There aren’t necessarily Traefik specific changes in the .env file but I did want to mention that there are two config options that should remain commented out for this implementation:

# If you just want to test PeerTube on local
# PEERTUBE_WEBSERVER_PORT=9000
# PEERTUBE_WEBSERVER_HTTPS=false

If PEERTUBE_WEBSERVER_PORT is uncommented, something I did originally, the PeerTube front end will expect to make requests to HOSTNAME:9000 instead of just HOSTNAME and will result in some scary “Failure to get oauth client ID…” type errors.

When using Traefik I just had to configure the various hostname settings to match the Traefik HTTP router rules in the compose file: peertube.sqweeb.net and everything worked beautifully.

First login and configuration

Follow the PeerTube documentation to retrieve the admin/root credentials from the peertube container and then login to the web UI to perform some configuration.

The main configuration I enabled was “Allow import with HTTP URL” and “Allow channel synchronization with channel of other platforms like YouTube”.

Administration -> Configuration -> Basic

pt-admin-config

After the basic configuration, I setup a non-root user to start uploading videos to the instance.

Migrate videos from YouTube

Login as the new non-root user and click the “Publish” button. Since we have done the import/sync configuration in the admin panel there will be an import tab for “Import with URL”, this page also links to a remote channel synchronization option in your video library.

pt-user-import

pt-user-sync

You can check on the status of the sync and import by navigating to the “My Imports” page and expanding individual videos.

pt-user-list-imports

pt-user-imports-list

Following Other People/Servers

I added my instance to the public PeerTube instance list, this will make the server, and the public videos on it, discoverable by other people and servers.

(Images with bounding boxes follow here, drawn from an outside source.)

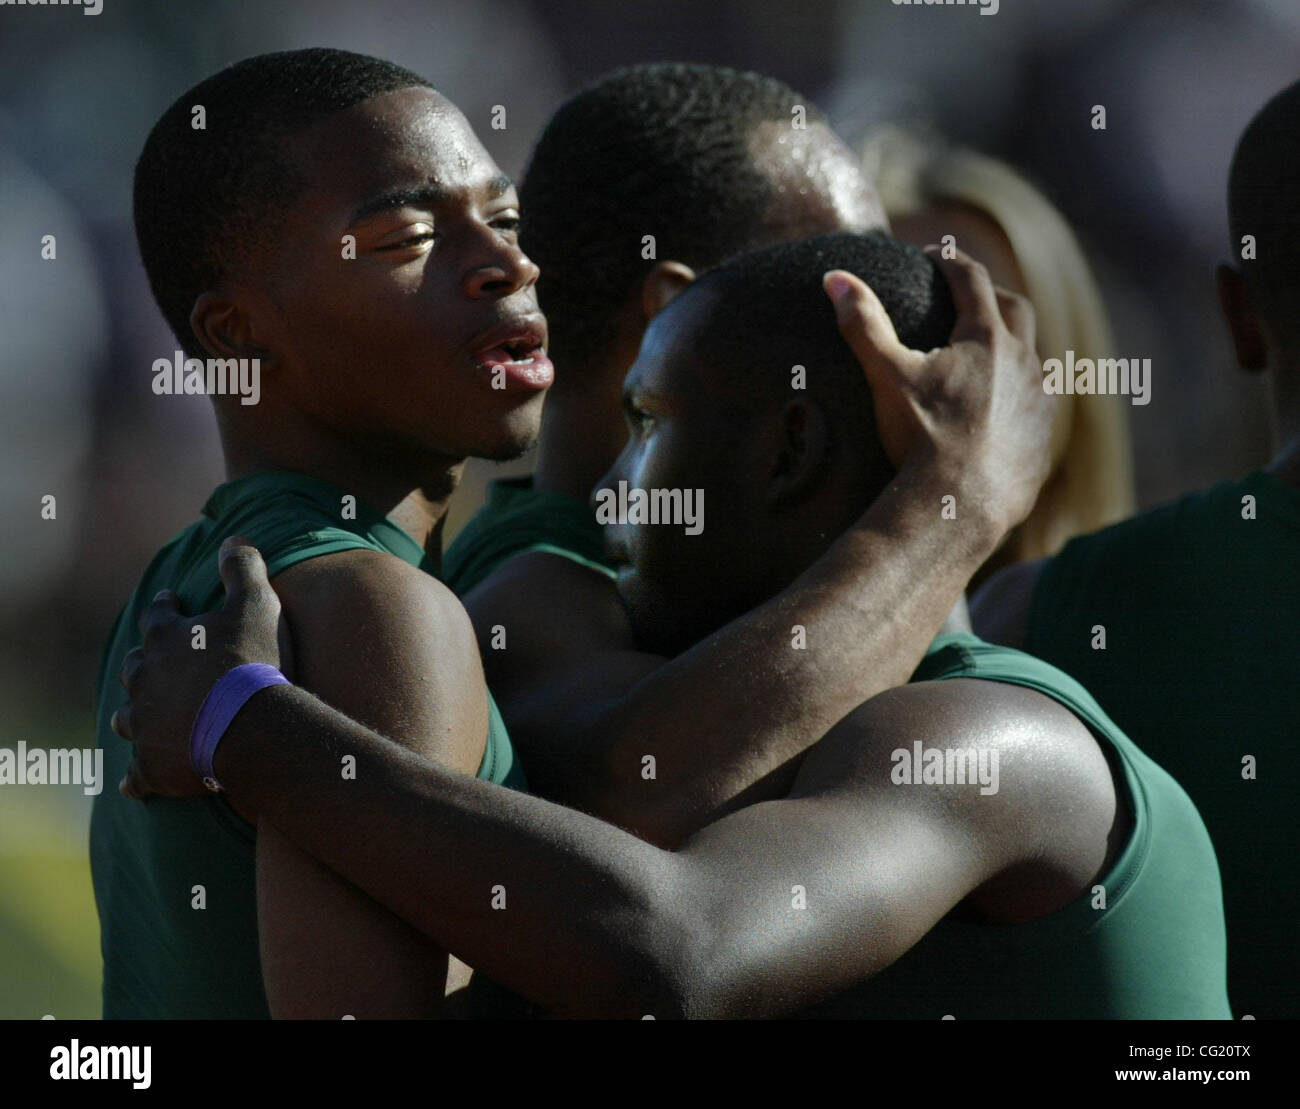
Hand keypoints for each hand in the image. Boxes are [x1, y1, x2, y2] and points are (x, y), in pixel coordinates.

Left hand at [113, 537, 282, 799]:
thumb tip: (233, 538)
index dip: (167, 607)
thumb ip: (243, 568)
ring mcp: (146, 725)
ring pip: (130, 717)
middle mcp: (146, 680)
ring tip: (144, 716)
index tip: (172, 603)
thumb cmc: (255, 664)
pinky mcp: (153, 766)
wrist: (253, 730)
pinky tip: (132, 783)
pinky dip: (136, 778)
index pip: (159, 614)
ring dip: (137, 714)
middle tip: (160, 663)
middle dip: (147, 662)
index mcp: (167, 638)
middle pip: (137, 665)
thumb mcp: (257, 604)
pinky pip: (138, 774)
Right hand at [824, 246, 1052, 535]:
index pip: (972, 280)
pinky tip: (1001, 413)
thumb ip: (863, 323)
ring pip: (1033, 360)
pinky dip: (1019, 399)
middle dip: (993, 296)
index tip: (935, 256)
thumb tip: (835, 278)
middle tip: (970, 298)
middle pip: (1016, 310)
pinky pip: (1037, 408)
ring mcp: (1040, 402)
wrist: (959, 504)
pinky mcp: (1043, 440)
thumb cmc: (921, 436)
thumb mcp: (886, 375)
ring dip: (1013, 351)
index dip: (951, 262)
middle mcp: (1024, 362)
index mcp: (987, 338)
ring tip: (989, 360)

As a user on my server I can subscribe to other users on different servers by performing a “remote subscription”. Just navigate to any other account or video on the network and click the “Subscribe” button, which will open a model to drop in my account handle ( sqweebking@peertube.sqweeb.net ) to start a remote subscription.

remote-subscribe

In order to federate to or follow another servers content I have to login as the admin user and use the “Federation” panel:

Administration -> Federation -> Follow

From there I can configure the server to follow entire other servers, which will make the followed servers videos discoverable via my own server. So far I’ve followed peertube@diode.zone as that server has a bunch of synthesizer content creators on it. I’ll probably look for more to follow in the future, I noticed in the admin panel this morning that a number of other servers have started following my own!

admin-notifications

Conclusion

The setup of this small self hosted instance was very painless. I’ll likely keep it closed to just myself for now, since my Docker VM isn’t configured with a lot of disk space at the moment. In the future I may move the storage to AWS/S3 and configure a CDN to serve all the content. This will save on local disk space and speed up content delivery significantly - right now its at the will of my own upload speed.

In the short term I will continue uploading my own videos, definitely some upcoming #Jamuary videos, and explore other servers for interesting content to follow. I look forward to having a self curated content feed of things I’m actually interested in instead of the YT black hole of ads and garbage click bait.